**** TEXTE

LX. (Ib. XXXI, 5, 6.) Dans quel sens est employé le mot force, virtus ?
En quel sens l'Écriture dit-elle : « Moïse envoya mille hommes de chaque tribu, avec leur force ? » Veut-elle désigner par la les princes des tribus, ou la force qui leur fut donnée de Dieu, grâce peut-être à la prière même de Moïse ? Ou mieux, cette force des Israëlites ne signifie-t-elle point ce qui devait soutenir leurs forces?
LXI. (Ib. XXXl, 8.) Comment Balaam put-il être tué dans le combat des Israélites contre les Madianites ?

********
**** DONNÉES ENREGISTRÉES

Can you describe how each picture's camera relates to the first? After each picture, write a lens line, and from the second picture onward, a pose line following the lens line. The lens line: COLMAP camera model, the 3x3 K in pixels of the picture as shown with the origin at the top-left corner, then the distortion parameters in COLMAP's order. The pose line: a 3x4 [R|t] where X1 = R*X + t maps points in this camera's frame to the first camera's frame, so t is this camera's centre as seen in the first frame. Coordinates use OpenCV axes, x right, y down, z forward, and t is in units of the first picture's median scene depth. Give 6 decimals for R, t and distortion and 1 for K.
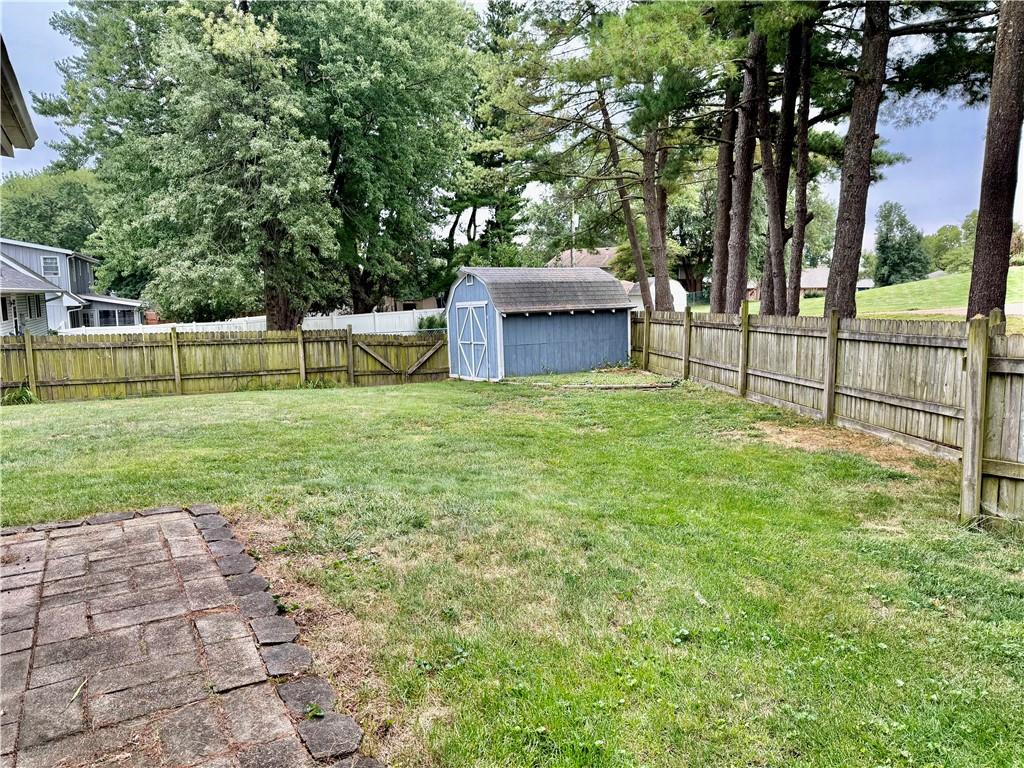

********

CONSIGNE:
Reprenez le texte sur Moïse, Balaam et les Madianites là où il s'interrompt, puis poursuivez-le.

RÉPONSE CI-DESSOUS:
L'Écriture dit que Balaam, ce faux prophète qui fut appelé pour maudire le peuple d'Israël, se trouva au nombre des morts dans la bataille où les Israëlites triomphèrent des Madianites. On peut demander comment ce passage se concilie avec le précédent, où l'Écriture après avoir montré cet homme contraint de bénir, termine son récit en disant: « Après cela Balaam se leva et s'en retourna en son lieu, et Balac s'en alla chez lui (1).» Si Balaam était retourné dans sa patrie, comment donc a-t-il pu succomber dans cette bataille, car son pays natal, la Mésopotamie, était extrêmement éloigné? Serait-il par hasard revenu de son pays auprès de Balac, sans que l'Écriture en ait fait mention? Toutefois, on peut entendre le retour de Balaam en son lieu, dans ce sens, qu'il revint de l'endroit où il offrait des sacrifices au lieu d'où il était parti à cet effet, et où il avait son logement comme étranger. Il est positif, en effet, qu'on ne lit pas: dans sa maison, ou dans sa patrie, mais « en son lieu. » Or, tout étranger a un lieu où il demeure quelque temps. Quant à Balac, qui l'avait fait venir, il n'est pas dit qu'il revint « en son lieu, » mais « chez lui, » c'est-à-dire dans le lieu où il avait sa maison et régnait. « En son « lieu, » eût pu se dire également du souverain et de l'étranger; mais « chez lui, » ne me parait pas pouvoir se dire d'un étranger qui revient à la maison de son hôte.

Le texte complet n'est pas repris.